On the use of satellite-derived frontal metrics in time series analyses of shelf-sea fronts, a study of the Celtic Sea
|Author(s)||Suberg Lavinia1, 2, Miller Peter I.3, Wynn Russell B.2|
|Affiliation(s)||1 : Ctr Ifremer Bretagne, Inst Francais Rech Exploitat Mer, CS 10070, F-29280 Plouzane, France.
2 : Natl Oceanog Ctr Southampton, European Way, Southampton S014 3ZH, Hants, England.
3 : Plymouth Marine Lab, Remote Sensing Grp, Prospect Pl, Plymouth PL1 3DH, Devon, England.
|Source||Deep-sea Research Part I-oceanographic Research Papers (0967-0637) (Pergamon-elsevier Science Ltd), 2019-07 , Vol. 149 , P. 103033 (12p.)|
|WOS© Times Cited||11|
|Keyword(s)||Frontal metrics, Shelf-sea fronts, Time series analysis, Satellite imagery, Celtic sea|
Satellite-derived frontal metrics describe characteristics of oceanic thermal fronts, such as their strength or persistence. They are used in marine science to investigate spatio-temporal variability of thermal fronts or in ecological studies to assist in explaining animal distributions. Although these metrics represent highly processed data, which is based on sometimes complex algorithms, little guidance is available on their correct application in quantitative analyses, in particular for non-specialist users. This research aims to improve accurate use of frontal data.

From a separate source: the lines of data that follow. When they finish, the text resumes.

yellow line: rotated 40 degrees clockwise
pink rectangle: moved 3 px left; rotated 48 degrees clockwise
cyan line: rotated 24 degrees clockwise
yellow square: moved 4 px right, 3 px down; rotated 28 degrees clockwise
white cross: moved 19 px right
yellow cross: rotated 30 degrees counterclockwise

This case study investigates the inter-annual and seasonal variability of two tidal mixing fronts on the Celtic Sea shelf, based on monthly time series of daily frontal maps at similar to 1km2 resolution from 1990 to 2010. Some metrics are almost identical and can be grouped, e.g. frontal probability, persistence and so-called "composites" (Pearson correlation: r = 0.8-1.0; p < 0.001), whereas the metric describing frontal strength is distinct from other ones. Consequently, strength and metrics of the frontal probability group showed pronounced differences in their inter-annual and seasonal variability: Strength displayed an oscillating pattern between 1990 and 2010 while there were no significant changes in probability over time. In addition, seasonal variability was affected by segments from adjacent fronts, not belonging to the fronts of interest, which could result in biased estimates. Most important, there was a doubling of available satellite imagery between 1990 and 2010 due to a greater number of operational satellites, which negatively affected frontal probability, positively frontal strength and consequently, changed the temporal pattern of both. When using frontal maps for temporal analyses, we should choose the metric carefully, be aware of biased estimates caused by variability from unwanted frontal segments in the data and account for the variable data quantity. This guide on the use of frontal metrics will be helpful to improve correct interpretations of statistical analyses.